“What I’m most proud of is not having quit yet. I know now that I can handle the stress and pressure of working in the kitchen. I know I can make my own dishes, and I can create Filipino-inspired menus and serve it in this type of restaurant.”
Camille Cadiz emigrated to Hawaii in 2009. After 20 years of petitioning by her grandmother, Camille, along with her parents and siblings left the Philippines in hopes of a better life in Honolulu.
“My inspiration comes from watching my dad cook. He was a farmer, and he would cook for our family using what we grew. I remember helping him in the kitchen butcher chickens and ducks.”
As she completed her degree in Culinary Arts from Leeward Community College, Camille started as an extern at Alan Wong’s Honolulu. She started as a prep cook with a single goal in mind – to improve her knife skills.
“I had heard about the standards at this restaurant. Having good knife skills shows perfection and discipline to have a sharp knife all the time. It was about improving myself,” she says.
After graduation, Camille stayed on and became a full-time cook, eventually moving from prep to the night line.
“I wanted to know what I was capable of,” Camille explained. “I wanted to know more about myself.
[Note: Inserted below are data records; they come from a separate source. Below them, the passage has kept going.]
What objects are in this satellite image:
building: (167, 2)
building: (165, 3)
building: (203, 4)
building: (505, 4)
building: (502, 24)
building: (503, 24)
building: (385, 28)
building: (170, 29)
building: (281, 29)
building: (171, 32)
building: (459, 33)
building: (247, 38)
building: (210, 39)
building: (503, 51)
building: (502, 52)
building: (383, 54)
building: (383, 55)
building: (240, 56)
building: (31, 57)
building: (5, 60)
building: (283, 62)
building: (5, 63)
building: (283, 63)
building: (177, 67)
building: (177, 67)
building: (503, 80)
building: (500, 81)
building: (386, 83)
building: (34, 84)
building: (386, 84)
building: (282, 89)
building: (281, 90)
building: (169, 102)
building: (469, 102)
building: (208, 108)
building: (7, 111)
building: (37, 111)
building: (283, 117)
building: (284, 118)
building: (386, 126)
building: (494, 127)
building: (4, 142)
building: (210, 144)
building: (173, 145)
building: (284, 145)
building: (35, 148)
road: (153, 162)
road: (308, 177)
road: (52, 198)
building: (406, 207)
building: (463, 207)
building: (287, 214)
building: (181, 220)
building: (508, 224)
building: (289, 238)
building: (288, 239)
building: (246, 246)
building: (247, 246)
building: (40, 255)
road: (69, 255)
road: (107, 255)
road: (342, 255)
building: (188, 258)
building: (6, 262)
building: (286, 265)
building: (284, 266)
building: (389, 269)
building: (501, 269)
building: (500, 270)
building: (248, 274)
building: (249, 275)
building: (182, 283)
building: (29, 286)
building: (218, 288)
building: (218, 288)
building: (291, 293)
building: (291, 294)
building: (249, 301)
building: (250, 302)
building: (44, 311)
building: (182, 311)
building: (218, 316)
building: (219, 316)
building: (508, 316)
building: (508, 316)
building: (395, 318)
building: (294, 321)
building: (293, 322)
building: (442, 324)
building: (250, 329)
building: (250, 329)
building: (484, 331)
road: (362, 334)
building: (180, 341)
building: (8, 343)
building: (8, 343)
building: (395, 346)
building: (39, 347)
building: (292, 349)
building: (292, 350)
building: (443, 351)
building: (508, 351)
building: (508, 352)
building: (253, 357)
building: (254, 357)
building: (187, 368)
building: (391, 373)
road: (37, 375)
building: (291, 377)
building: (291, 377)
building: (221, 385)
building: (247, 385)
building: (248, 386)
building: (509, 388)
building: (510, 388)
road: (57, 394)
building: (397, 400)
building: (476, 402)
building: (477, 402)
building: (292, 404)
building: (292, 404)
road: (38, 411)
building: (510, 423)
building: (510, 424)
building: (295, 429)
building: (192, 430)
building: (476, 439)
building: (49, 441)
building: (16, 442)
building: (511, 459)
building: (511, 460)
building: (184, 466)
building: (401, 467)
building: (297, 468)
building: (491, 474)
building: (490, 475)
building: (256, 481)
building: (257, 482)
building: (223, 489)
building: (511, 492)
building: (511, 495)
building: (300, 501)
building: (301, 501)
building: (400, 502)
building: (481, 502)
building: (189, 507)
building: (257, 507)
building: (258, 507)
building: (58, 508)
I didn’t think that I could work in a restaurant because I’m a girl, and I’m physically smaller than everyone else.”
In her nearly three years with Alan Wong’s Honolulu, Camille has advanced to become an Assistant Sous Chef, and she has been a part of four Next Generation Dinners. Most recently, Camille’s solo Next Generation Dinner showcased her ability to produce her own five-course prix fixe menu inspired by her Filipino heritage. Her parents enjoyed her menu featured at Alan Wong’s flagship restaurant.
“If I could give any advice to a culinary student, I would tell them not to stop believing in themselves. Go for it. It’s good to be scared because it can give you motivation to accomplish your dreams, and it’s okay to make a mistake as long as you learn from it.”